Dear reader,
FEMYSOblog is coming to life, and we are excited to be sharing with you articles on various topics written by different people, coming from different life paths and who have been through different experiences. Every month, you will be reading original written pieces that hopefully will inspire you, benefit you and will encourage you to share your thoughts and ideas with us. We wish you an enjoyable reading!
World Hijab Day
The 1st of February marks the World Hijab Day, a movement started in New York by Nazma Khan in 2013 to recognize millions of Muslim women who choose to wear the hijab and live a life of modesty and encourage religious tolerance and understanding by inviting (non-Hijabi Muslims & non-Muslims) to experience the hijab for one day. What Nazma hopes is to make people understand why Muslim women choose to wear the hijab. Her movement became a non-profit organisation in 2018 which aims to fight discrimination against Muslim women through awareness and education1.
FEMYSO supports World Hijab Day and denounces any discrimination shown against the wearing of the hijab. Wearing the hijab is a choice made by Muslim women that should be respected and none should interfere with it. Muslim women should feel safe to wear the hijab and should feel safe to be themselves, as it is part of their identity. Since World Hijab Day aims to give voice to Muslim women, FEMYSO is sharing stories of Muslim women that wear the hijab, to allow you to understand their journey with the hijab and to provide a different perspective. Every woman has a personal connection with the hijab and hopefully, their stories will give you a better understanding of their choice.
Ibtihelle
“For a very long time, I knew that I really wanted to wear the hijab. But because I was living in France, I had to wait until the right time as it was impossible to wear it in school and it was then difficult at university and work.
Finally, after finishing my studies and leaving my job, I was free to wear it. No one put obstacles despite the lack of support from my father and brother on this important choice.
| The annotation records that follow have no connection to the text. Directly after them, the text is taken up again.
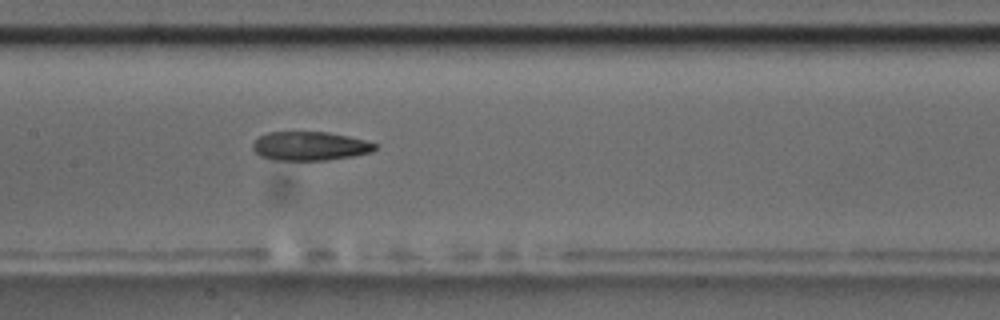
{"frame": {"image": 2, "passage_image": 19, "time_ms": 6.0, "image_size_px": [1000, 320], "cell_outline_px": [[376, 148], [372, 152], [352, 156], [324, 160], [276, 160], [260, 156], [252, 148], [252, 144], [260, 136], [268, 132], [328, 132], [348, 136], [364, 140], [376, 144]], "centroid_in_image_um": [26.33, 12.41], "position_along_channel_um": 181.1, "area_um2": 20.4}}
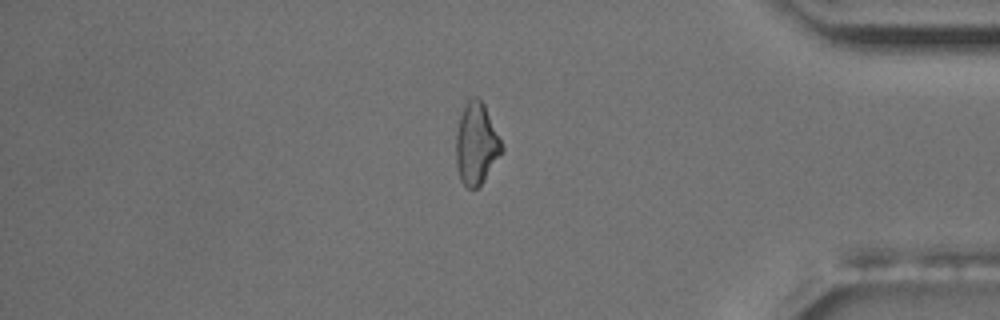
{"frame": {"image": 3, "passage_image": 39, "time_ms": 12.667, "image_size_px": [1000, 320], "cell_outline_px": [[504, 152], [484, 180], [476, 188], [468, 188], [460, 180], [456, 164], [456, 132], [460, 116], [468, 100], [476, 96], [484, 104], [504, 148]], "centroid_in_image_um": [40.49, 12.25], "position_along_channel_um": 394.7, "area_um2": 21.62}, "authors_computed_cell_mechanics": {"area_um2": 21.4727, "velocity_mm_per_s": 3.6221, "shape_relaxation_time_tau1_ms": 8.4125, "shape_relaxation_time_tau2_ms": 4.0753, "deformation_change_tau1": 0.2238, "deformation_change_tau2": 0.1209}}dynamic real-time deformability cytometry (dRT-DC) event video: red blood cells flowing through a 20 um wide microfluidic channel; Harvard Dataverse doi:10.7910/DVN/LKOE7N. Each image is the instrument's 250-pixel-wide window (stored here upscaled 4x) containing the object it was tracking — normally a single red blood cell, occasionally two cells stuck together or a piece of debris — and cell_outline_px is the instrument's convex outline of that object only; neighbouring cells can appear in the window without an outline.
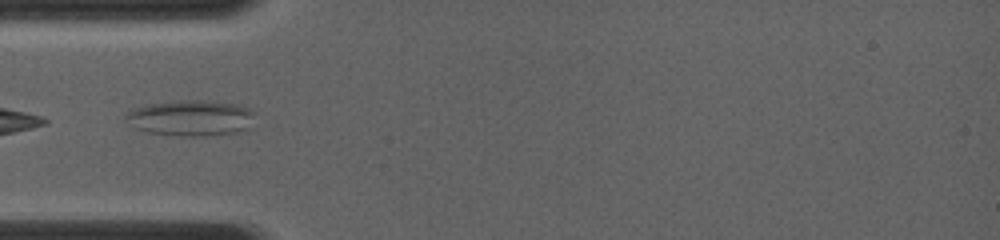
{"species": "common noctule bat (a hibernating species)", "species_latin": "Nyctalus noctula", "temperature_condition": "room temperature", "stored_images_in_passage": 3, "camera_frame_rate_fps": 4000, "um_per_image_px": 0.085, "animal": {"sex": "female", "body_mass_g": 19.0, "forearm_length_mm": 56.7}, "frame": {"image": 1, "passage_image": 1, "time_ms": 0.0, "image_size_px": [1000, 240], "cell_outline_px": [[252, 112], [244, 128], [236, 132], [204, 136], [180, 136], [148, 132], [136, 128], [124, 116], [128, 112], [136, 108], [148, 104], [180, 100], [200, 100], [232, 104], [248, 108]], "centroid_in_image_um": [16.12, 10.03], "position_along_channel_um": 68.9, "area_um2": 25.95}}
So, my story goes a bit against prejudices…
Today, I’m a proud young French Muslim woman wearing the hijab and I hope that one day people in France will value me as a person full of potential, beyond my appearance and the scarf on my head.”
Zaineb
“Wearing the hijab happened unexpectedly, -like receiving the revelation from God- my friend commented when she saw me wearing the hijab at university in September. Why? Because when I was a teenager and despite having parents that encouraged me to wear the hijab, I never had in mind that I would wear it in my twenties as I did not understand the meaning of the hijab and the reason why Muslim women would wear it. What happened to me? You might wonder.
There was no brainwashing or forcing. I was going through a spiritual journey, learning more about my faith and God, and the more I was connecting to God, the more I wanted to feel protected and closer to Him. And I felt the need to wear the hijab to be closer to God; it represented my freedom and protection from God, like I could literally feel His presence.
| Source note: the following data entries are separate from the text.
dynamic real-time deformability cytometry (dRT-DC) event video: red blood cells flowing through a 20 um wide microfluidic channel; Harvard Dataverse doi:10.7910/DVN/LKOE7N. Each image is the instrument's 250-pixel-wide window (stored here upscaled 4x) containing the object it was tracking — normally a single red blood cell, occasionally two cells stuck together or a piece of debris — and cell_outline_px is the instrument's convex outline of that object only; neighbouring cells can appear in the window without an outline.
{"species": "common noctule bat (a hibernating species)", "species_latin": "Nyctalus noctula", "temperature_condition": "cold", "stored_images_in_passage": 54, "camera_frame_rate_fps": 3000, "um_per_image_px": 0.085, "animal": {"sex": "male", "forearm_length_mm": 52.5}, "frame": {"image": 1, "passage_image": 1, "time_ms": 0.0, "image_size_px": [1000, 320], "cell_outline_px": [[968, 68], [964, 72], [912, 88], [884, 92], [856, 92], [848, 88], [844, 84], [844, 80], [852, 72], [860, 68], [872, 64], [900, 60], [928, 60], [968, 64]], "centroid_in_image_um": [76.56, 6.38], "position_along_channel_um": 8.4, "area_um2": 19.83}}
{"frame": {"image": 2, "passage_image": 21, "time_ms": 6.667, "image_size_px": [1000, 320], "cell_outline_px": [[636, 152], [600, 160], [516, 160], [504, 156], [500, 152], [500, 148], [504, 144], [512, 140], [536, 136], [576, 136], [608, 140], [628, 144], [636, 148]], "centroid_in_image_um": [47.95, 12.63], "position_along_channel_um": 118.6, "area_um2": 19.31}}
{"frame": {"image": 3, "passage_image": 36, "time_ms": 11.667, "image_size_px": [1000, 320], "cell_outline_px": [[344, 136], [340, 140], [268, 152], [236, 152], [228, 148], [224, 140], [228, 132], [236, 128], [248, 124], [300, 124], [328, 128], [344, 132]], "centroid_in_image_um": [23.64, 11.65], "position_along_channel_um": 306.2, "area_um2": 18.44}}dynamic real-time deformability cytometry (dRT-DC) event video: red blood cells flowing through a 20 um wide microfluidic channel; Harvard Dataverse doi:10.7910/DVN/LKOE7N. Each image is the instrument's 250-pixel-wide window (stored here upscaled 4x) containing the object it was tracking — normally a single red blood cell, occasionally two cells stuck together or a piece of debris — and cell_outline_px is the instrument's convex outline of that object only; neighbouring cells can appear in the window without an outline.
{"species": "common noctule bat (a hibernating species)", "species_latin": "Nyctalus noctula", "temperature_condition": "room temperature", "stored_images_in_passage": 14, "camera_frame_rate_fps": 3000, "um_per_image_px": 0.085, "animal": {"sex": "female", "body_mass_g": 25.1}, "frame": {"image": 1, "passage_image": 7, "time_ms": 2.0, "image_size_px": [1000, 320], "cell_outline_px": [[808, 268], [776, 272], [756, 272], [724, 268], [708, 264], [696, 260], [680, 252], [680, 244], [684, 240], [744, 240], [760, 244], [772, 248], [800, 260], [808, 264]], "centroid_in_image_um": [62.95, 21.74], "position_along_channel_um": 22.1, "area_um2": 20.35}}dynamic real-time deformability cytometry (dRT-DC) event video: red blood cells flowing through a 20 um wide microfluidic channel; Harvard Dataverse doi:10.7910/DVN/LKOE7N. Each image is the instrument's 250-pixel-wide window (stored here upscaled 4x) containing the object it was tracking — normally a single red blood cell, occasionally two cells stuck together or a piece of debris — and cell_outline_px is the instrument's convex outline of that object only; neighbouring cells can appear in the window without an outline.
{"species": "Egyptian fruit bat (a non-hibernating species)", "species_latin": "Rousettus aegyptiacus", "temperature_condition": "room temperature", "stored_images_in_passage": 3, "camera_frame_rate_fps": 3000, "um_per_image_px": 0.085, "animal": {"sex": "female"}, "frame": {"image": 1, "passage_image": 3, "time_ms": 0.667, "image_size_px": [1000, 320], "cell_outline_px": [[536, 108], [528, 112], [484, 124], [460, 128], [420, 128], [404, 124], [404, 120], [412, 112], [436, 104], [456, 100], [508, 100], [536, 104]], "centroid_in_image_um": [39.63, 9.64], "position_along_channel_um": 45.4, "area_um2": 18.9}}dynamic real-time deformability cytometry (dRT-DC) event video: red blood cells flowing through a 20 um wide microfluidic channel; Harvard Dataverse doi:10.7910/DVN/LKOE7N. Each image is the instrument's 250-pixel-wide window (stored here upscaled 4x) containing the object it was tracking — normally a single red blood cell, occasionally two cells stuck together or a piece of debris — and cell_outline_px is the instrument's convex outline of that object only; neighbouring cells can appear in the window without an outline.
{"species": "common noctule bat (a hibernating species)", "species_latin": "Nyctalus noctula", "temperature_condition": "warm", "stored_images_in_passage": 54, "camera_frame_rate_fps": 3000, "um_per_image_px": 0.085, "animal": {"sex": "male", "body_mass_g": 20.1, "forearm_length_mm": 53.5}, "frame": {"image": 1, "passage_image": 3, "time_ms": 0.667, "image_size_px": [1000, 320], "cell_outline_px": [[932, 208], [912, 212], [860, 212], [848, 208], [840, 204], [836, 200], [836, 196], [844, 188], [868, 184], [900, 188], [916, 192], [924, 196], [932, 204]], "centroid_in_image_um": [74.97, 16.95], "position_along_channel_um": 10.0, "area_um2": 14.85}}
Years have passed and my hijab has been my companion, everywhere in the world I was, the hijab was with me, remembering me of God’s closeness and protection. And it has never been an obstacle to anything that I wanted to achieve, but rather an encouragement.”
Hande
“For me, the headscarf is a private act of worshipping God. It is a form of training the self, the so-called nafs (soul) from the material world, of having a stronger spiritual orientation in the psyche and thus of becoming a stronger and more independent person, allowing in turn to be more effective in our daily work, commitments and relations. To me it is also a constant reminder of a life after death and that we get one chance to live on this world – therefore we must always strive for excellence, for never hurting others, for doing justice and fighting injustice – essentially Islamic principles. It is really important that the spiritual essence of the headscarf is not lost, due to pressure from an ever-growing unsustainable fashion industry that capitalises on a form of worship.”
Aisyah
“Many will find my hijab journey incomprehensible. My decision to put it on was not hasty, forced, or anything like that but rather was purely out of my choice that was made after an unexpected spiritual journey.
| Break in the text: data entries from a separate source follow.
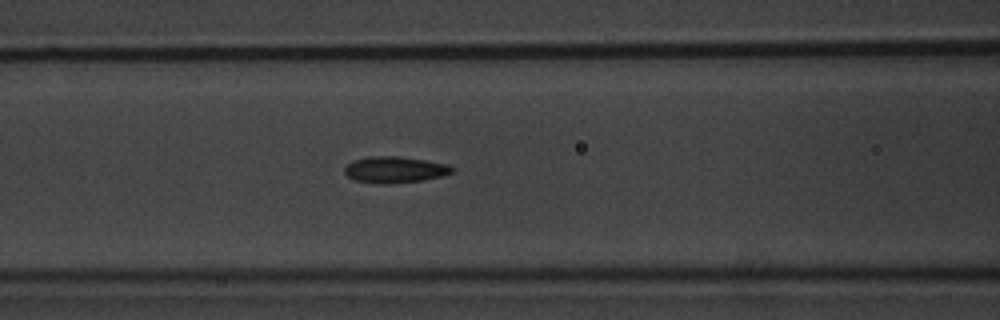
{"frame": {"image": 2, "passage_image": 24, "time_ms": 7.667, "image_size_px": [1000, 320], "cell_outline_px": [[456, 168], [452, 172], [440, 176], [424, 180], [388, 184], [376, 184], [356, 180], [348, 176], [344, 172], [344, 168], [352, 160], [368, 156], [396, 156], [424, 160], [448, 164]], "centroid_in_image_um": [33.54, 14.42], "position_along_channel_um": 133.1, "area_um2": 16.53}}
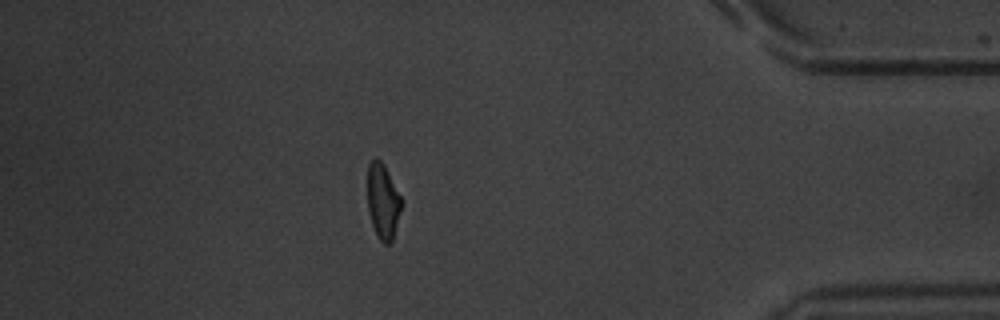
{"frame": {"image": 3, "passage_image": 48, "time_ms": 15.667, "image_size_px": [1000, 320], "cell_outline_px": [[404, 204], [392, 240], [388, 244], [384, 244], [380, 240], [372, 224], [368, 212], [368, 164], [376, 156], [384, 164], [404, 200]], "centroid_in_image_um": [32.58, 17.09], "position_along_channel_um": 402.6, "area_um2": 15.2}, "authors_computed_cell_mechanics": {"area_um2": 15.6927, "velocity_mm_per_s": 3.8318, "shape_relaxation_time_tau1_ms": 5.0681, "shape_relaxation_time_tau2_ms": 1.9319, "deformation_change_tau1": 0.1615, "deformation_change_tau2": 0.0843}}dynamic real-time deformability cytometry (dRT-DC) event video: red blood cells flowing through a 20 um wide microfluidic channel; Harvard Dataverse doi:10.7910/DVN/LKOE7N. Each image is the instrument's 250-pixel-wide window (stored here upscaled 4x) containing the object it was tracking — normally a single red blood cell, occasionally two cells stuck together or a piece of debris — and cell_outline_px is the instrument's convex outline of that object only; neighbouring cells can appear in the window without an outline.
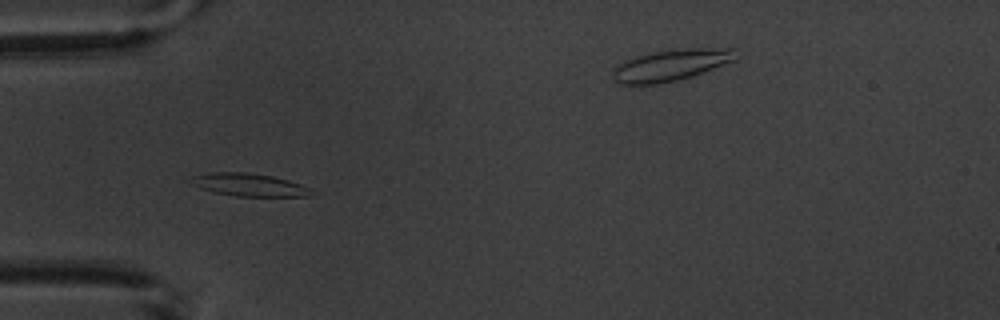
{"species": "common noctule bat (a hibernating species)", "species_latin": "Nyctalus noctula", "temperature_condition": "warm", "stored_images_in_passage": 14, "camera_frame_rate_fps": 3000, "um_per_image_px": 0.085, "animal": {"sex": "male", "body_mass_g": 20.1, "forearm_length_mm": 53.5}, "frame": {"image": 1, "passage_image": 4, "time_ms": 8.0, "image_size_px": [1000, 320], "cell_outline_px": [[308, 196], [236, 196], [212, 192], [200, 188], [192, 184], [192, 176], [212, 172], [248, 172], [272, 176], [288, 180], [300, 184], [308, 188]], "centroid_in_image_um": [21.09, 15.7], "position_along_channel_um": 63.9, "area_um2": 15.66}}
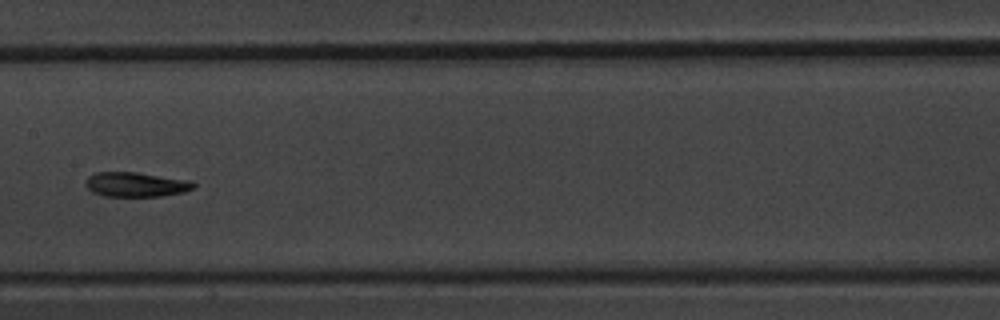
{"frame": {"image": 2, "passage_image": 7, "time_ms": 11.667, "image_size_px": [1000, 320], "cell_outline_px": [[196, 188], [184, 192], [160, 196], [104, 196], [92, 192], [84, 184], [88, 176], [96, 172], [136, 172], [192, 180], [196, 184]], "centroid_in_image_um": [11.58, 15.67], "position_along_channel_um": 195.8, "area_um2": 15.66}}
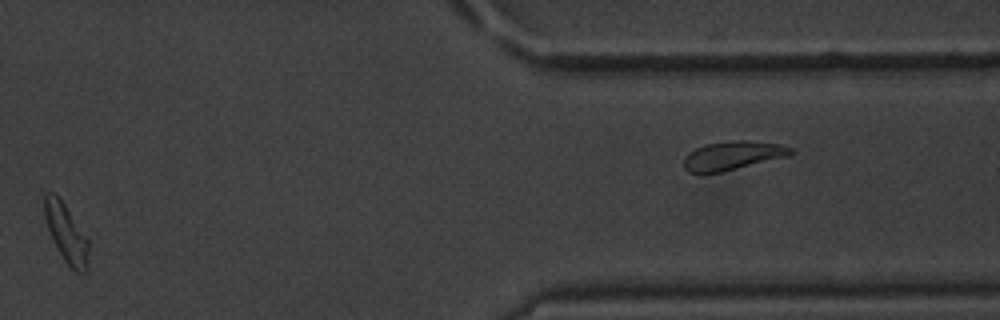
{"frame": {"image": 3, "passage_image": 12, "time_ms": 18.667, "image_size_px": [1000, 320], "cell_outline_px": [[88, 272], [76, 272], [64, 260], [52, 240], [44, 216], [44, 196], [48, 192], [52, 192], [64, 204], [88, 236]], "centroid_in_image_um": [5.65, 19.85], "position_along_channel_um": 405.7, "area_um2": 15.03}, "authors_computed_cell_mechanics": {"area_um2": 15.6638, "velocity_mm_per_s": 3.6435, "shape_relaxation_time_tau1_ms": 1.6822, "shape_relaxation_time_tau2_ms": 8.4558, "deformation_change_tau1": 0.1133, "deformation_change_tau2": 0.14}}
Initially, the hijab was merely a connection I experienced on a physical level. Coming from a Muslim-majority country like Indonesia, hijab is considered a social norm and standard (that is better) to adhere to. Therefore, I only covered myself when attending school and social events.
I think the sole reason that led me to wear the hijab permanently was because of this “habit” of mine. Have you heard of “Beware of habits you inhabit”? I did not expect it to direct me to one of the biggest decisions in my life. As someone who lived on an island, I got used to watching sunrise and sunset every day for 5-10 mins. I would sit by the doorstep when I woke up, watched the sky changing colours, and felt the breeze. I found it peaceful and calming. This moment, after some time, brought me to ask myself sort of philosophical questions, “Aisyah, until when are you going to be like this? What’s going to happen when you leave this world?” I had no idea where this was coming from but witnessing the sun temporarily rising and setting made me realize I too will be gone one day. Not long after that, I found myself watching the music concert of my favourite band until 2 am as the only hijabi (felt like the coolest chick among the crowd that night). I later donated all those music band-related stuff to orphanages. That was when I started to understand that I have connected with my hijab to the deeper level – my heart. It’s so liberating.”